Document segment:
A new review paper published this month in Alzheimer’s & Dementia: The Journal of the Alzheimer’s Association underscores the need for high-quality animal models to advance the understanding of the neurobiology of delirium. The paper, facilitated by the NIH-funded Network for Investigation of Delirium: Unifying Scientists (NIDUS), presents recommendations to scientists – particularly those new to delirium research – on best-practices, limitations, and challenges involved in developing and validating robust models that accurately replicate elements of human delirium in animals.
One of the two first authors of the paper, Preclinical and Translational Models for Delirium: Recommendations for Future Research from the NIDUS Delirium Network, is Nadia Lunardi, MD, PhD, Associate Professor of Anesthesiology and faculty member of the Neuroscience Graduate Program at the University of Virginia.
“As a Critical Care physician, delirium is a daily challenge. At least one third of the postoperative patients age 65 and older I care for in the Intensive Care Unit suffers from this form of acute brain failure, characterized by confusion, inattention, lethargy or agitation, and perceptual disturbances” explains Dr. Lunardi. “In elderly patients undergoing major surgery and requiring prolonged mechanical ventilation in the Intensive Care Unit, the incidence of delirium can be as high as 80-85%. A diagnosis of delirium carries a poor prognosis as it increases the likelihood of prolonged hospitalization, functional decline, and even death, and results in healthcare costs of $150 billion annually” she notes.
“Although in the past decade knowledge about the epidemiology, risk factors, and outcomes of delirium has grown tremendously thanks to clinical studies, our understanding of the causative mechanisms of delirium has been lagging. This is largely due to the lack of robust animal models that can be used to test specific hypotheses through careful experimental manipulations” she warns.
To address the lack of mechanistic understanding of delirium pathophysiology, Dr. Lunardi and her team have focused on developing and validating a novel mouse model of postoperative delirium that recapitulates the realism of the clinical setting by subjecting aged mice to anesthesia, surgery and a simulated ICU environment.

Provided records:

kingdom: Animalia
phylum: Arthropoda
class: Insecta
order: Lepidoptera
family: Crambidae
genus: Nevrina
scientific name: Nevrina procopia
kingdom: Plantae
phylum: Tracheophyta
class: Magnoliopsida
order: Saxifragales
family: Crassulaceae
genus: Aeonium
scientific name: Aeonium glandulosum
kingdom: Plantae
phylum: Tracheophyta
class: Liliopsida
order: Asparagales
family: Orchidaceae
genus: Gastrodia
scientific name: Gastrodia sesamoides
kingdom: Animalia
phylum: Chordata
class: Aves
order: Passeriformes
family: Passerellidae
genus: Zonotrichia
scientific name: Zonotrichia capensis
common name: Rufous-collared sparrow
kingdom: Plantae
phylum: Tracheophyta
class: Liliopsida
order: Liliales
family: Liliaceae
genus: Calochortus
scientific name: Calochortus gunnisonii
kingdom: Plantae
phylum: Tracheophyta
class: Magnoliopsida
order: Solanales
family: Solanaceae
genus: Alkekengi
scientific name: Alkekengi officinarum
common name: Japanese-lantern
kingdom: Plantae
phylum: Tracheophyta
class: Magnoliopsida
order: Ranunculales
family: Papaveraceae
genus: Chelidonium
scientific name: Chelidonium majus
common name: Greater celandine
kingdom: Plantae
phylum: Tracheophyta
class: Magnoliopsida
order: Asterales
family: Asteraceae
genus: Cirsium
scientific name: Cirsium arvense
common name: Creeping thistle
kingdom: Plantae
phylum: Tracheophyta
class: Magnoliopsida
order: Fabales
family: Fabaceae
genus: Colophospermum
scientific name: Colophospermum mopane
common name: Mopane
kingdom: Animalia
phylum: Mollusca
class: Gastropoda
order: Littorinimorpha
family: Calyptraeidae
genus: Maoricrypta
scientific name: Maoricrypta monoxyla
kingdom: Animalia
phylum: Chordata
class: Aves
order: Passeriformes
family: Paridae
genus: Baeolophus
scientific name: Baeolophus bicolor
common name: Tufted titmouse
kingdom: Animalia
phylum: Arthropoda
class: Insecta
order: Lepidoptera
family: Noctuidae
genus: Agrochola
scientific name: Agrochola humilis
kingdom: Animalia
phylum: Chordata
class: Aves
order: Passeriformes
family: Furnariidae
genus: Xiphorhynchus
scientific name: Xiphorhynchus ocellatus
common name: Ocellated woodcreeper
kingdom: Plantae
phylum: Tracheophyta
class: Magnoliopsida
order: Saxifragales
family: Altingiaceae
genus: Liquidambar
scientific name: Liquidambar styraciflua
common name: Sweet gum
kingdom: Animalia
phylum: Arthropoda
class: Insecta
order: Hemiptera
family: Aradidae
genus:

Action item A: In the article on delirium animal models, what annual healthcare cost does Dr. Lunardi attribute to delirium?
Action item B: Reproduce the part of the article on delirium animal models between "One of the two" and "University of Virginia.", inclusive.

Written reply A: $150 billion annually

Written reply B:
One of the two first authors of the paper, Preclinical and Translational Models for Delirium: Recommendations for Future Research from the NIDUS Delirium Network, is Nadia Lunardi, MD, PhD, Associate Professor of Anesthesiology and faculty member of the Neuroscience Graduate Program at the University of Virginia.